By El Lower, Great Lakes Aquatic Nonindigenous Species Information System (GLANSIS) communications specialist

Late summer is a great time for foraging wild mushrooms, and as temperatures finally cool down in the evenings, it’s worth turning your oven on for this one-skillet supper. It’s been a great year for chanterelles here in Michigan, with abundant crops of both smooth chanterelles (Cantharellus lateritius) and the recently-identified ghost chanterelles (Cantherellus phasmatis) if you know where to look! If you’re short on chanterelles specifically, this recipe would work well with a number of other seasonal mushrooms: if you’re lucky enough to find oyster mushrooms, hedgehog mushrooms, or chicken of the woods, they’d be excellent alternatives.
This French-inspired recipe combines chicken and mushrooms with new potatoes, a homemade herbes de provence blend, and dry vermouth (I use my own, made with foraged ingredients, based on forager Marie Viljoen’s recipe here), but any iteration of dry vermouth or even white wine will work perfectly. Enjoy this dish with a crisp green salad topped with seasonal fruits (one culinary tip: chanterelles smell a little like apricot, so stone fruit is a great choice as a compliment) and perhaps some of the remaining vermouth from the recipe with a twist of lemon over ice!

Roast chicken thighs with chanterelles
Ingredients:
- 4 skin-on, bone-in chicken thighs
- 1 lb new red-skinned potatoes, halved
- 12 oz (or as many as you were lucky enough to find!) chanterelle mushrooms, halved or quartered if large
- 1 onion, diced
- 3 garlic cloves, diced
- 4 Tbsp olive oil
- 4 oz dry or blanc vermouth, or white wine
- Juice of 1 lemon
- Kosher salt and black pepper (to taste)
- 2 Tbsp herbes de provence seasoning blend (a mix of dried herbs including rosemary, thyme, basil, marjoram, tarragon, parsley, and lavender flowers – exact ingredients and ratios will vary, and that’s okay! In a pinch you can substitute equal parts dried rosemary, thyme, and basil.)
Preparation:
- Pre-heat your oven to 450 F. Meanwhile, heat a large cast-iron skillet over medium-high heat and add olive oil to the pan.
- Salt your chicken generously with kosher salt, then add the chicken, skin-side down, into the cast-iron skillet and sear it until the skin browns, about 5 minutes.

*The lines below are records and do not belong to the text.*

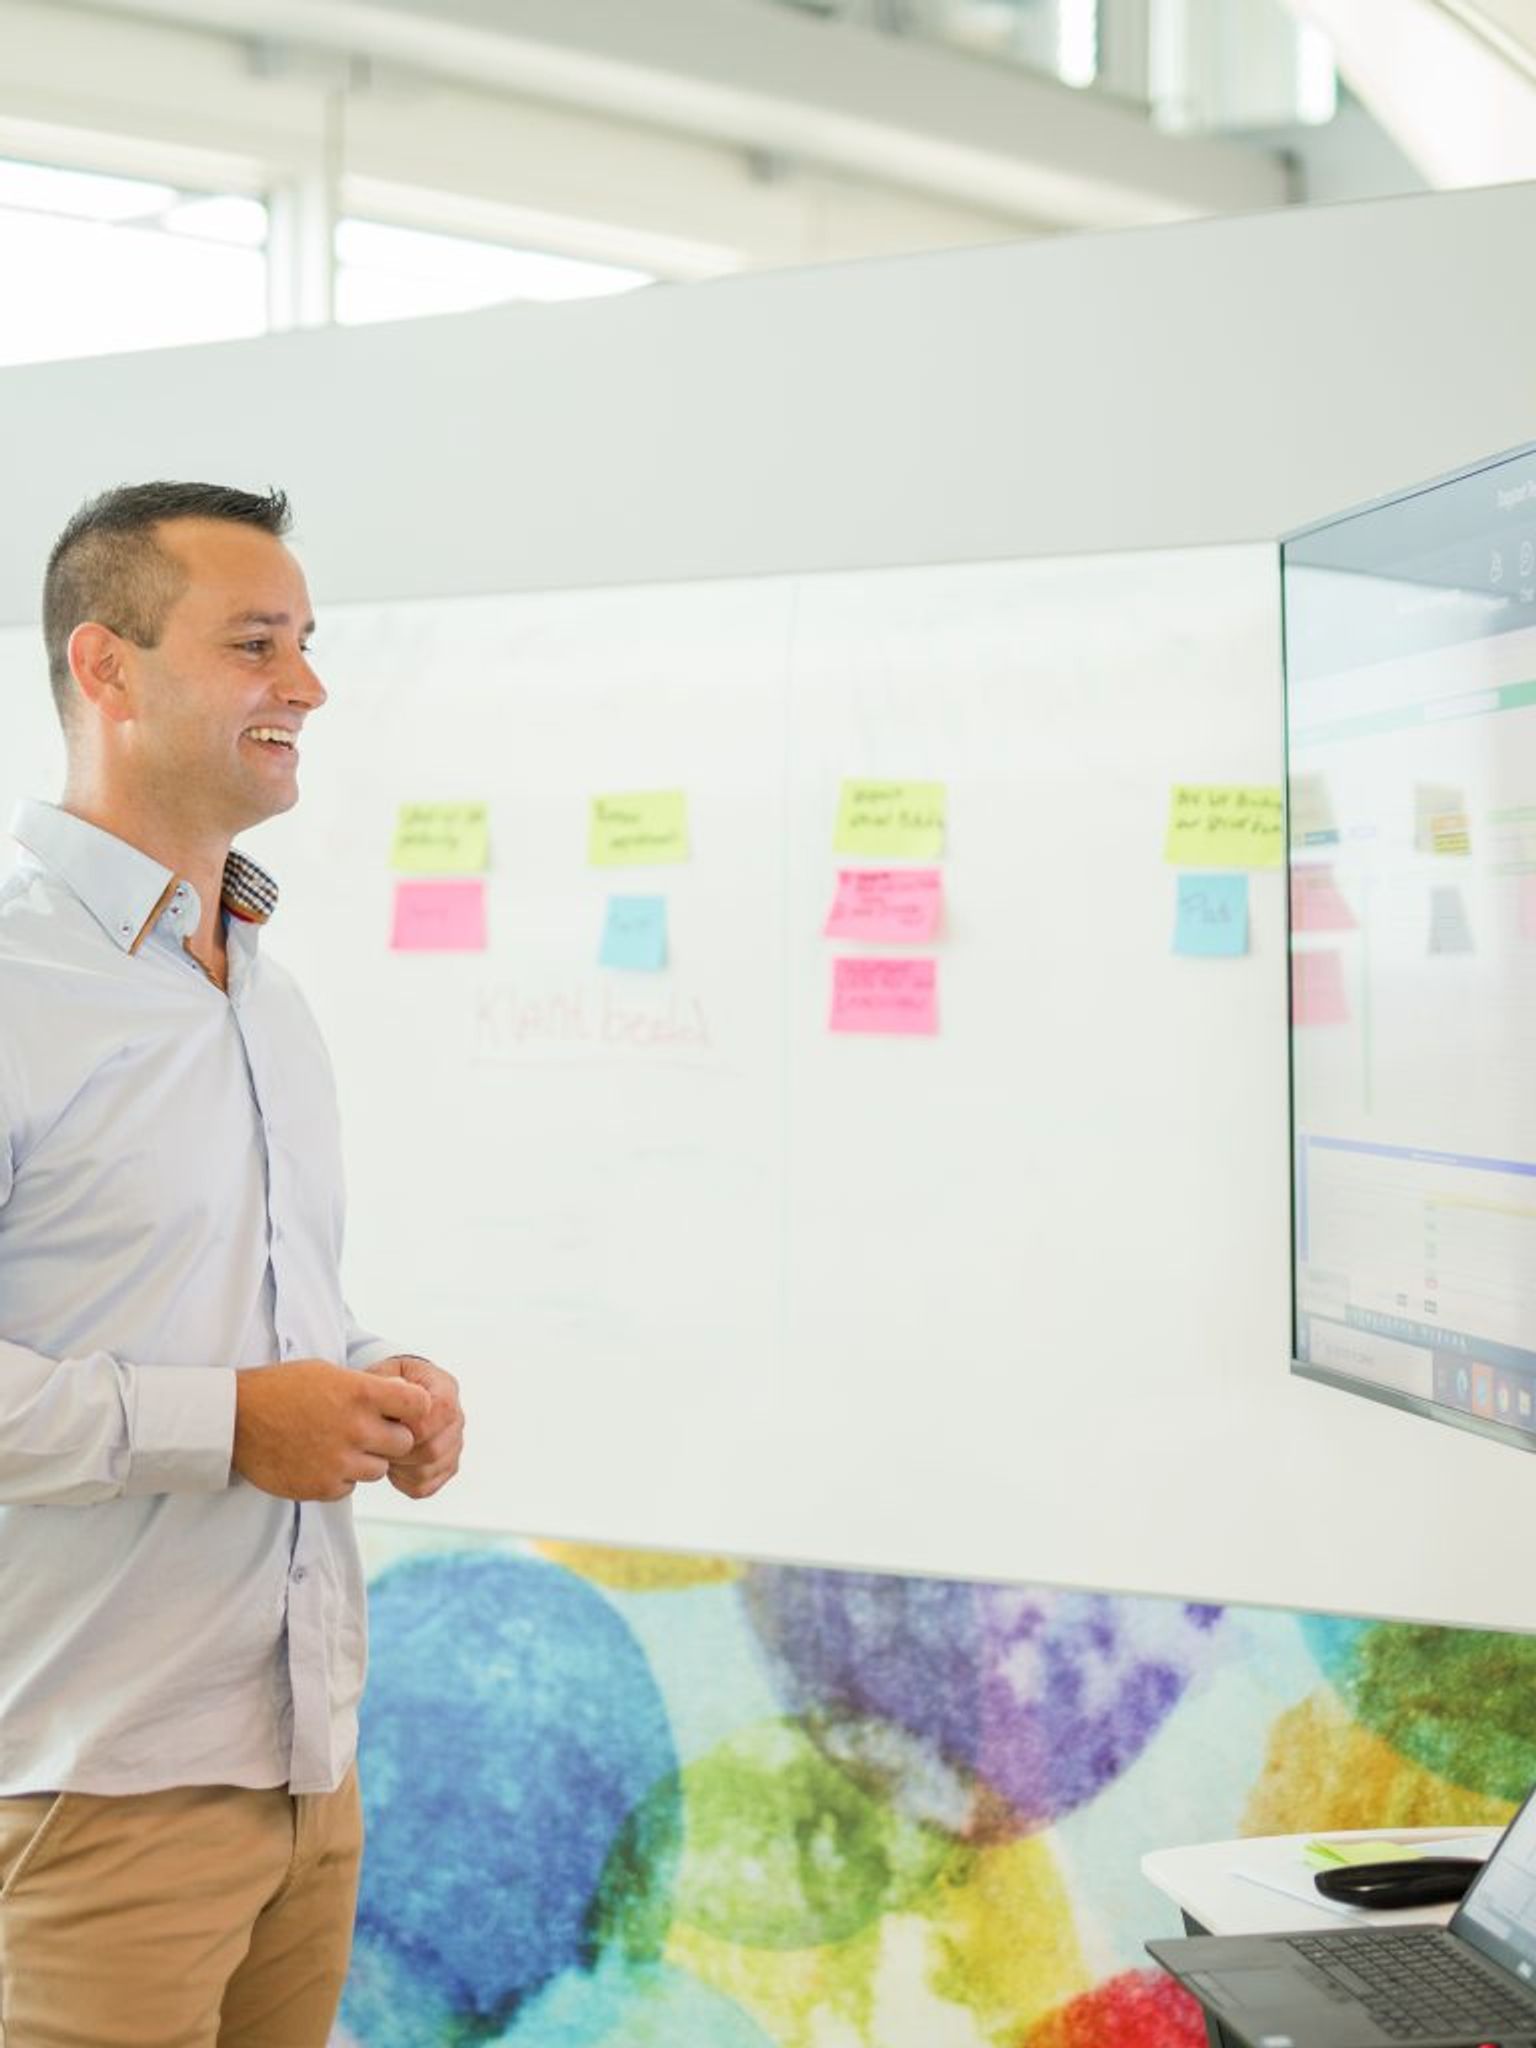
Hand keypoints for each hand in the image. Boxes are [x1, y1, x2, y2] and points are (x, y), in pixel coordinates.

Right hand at [232, 1360, 431, 1502]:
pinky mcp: (322, 1486)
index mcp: (360, 1393)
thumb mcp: (328, 1372)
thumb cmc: (282, 1389)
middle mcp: (356, 1428)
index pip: (419, 1406)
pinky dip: (340, 1478)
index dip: (414, 1409)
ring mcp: (340, 1461)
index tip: (401, 1410)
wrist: (234, 1419)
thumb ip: (368, 1388)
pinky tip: (319, 1460)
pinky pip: (350, 1487)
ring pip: (379, 1469)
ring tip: (338, 1445)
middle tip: (367, 1431)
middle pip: (405, 1443)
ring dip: (366, 1460)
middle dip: (391, 1438)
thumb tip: (406, 1399)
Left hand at [367, 1356, 464, 1500]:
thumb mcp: (383, 1371)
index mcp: (446, 1388)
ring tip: (384, 1450)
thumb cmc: (388, 1383)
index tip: (386, 1423)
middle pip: (433, 1450)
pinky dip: (401, 1480)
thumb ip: (386, 1379)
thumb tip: (397, 1387)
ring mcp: (454, 1446)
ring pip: (427, 1472)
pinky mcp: (446, 1468)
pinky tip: (394, 1462)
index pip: (441, 1413)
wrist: (395, 1395)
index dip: (410, 1424)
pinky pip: (423, 1487)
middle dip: (398, 1450)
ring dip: (398, 1466)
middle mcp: (456, 1419)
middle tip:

Remove the chicken to a plate – you’ll add it back in later.
- Add the onion and garlic to saute in the combined olive oil and chicken fat left in the pan and cook until translucent (about 5 minutes). Next, add the mushrooms and potatoes to the skillet to sear briefly, then add the vermouth, half the herbes de Provence spice mix, and lemon juice, and cook for another 5 minutes until the pan sauce is simmering.
- Nestle the chicken back in among the garlic, onions, potatoes, mushrooms, and sauce; sprinkle everything with the remaining herbes de Provence. Transfer to the oven and roast, uncovered, until the potatoes are cooked through and chicken is fully cooked with crispy bronzed skin, 30 to 35 minutes. Bon appetit!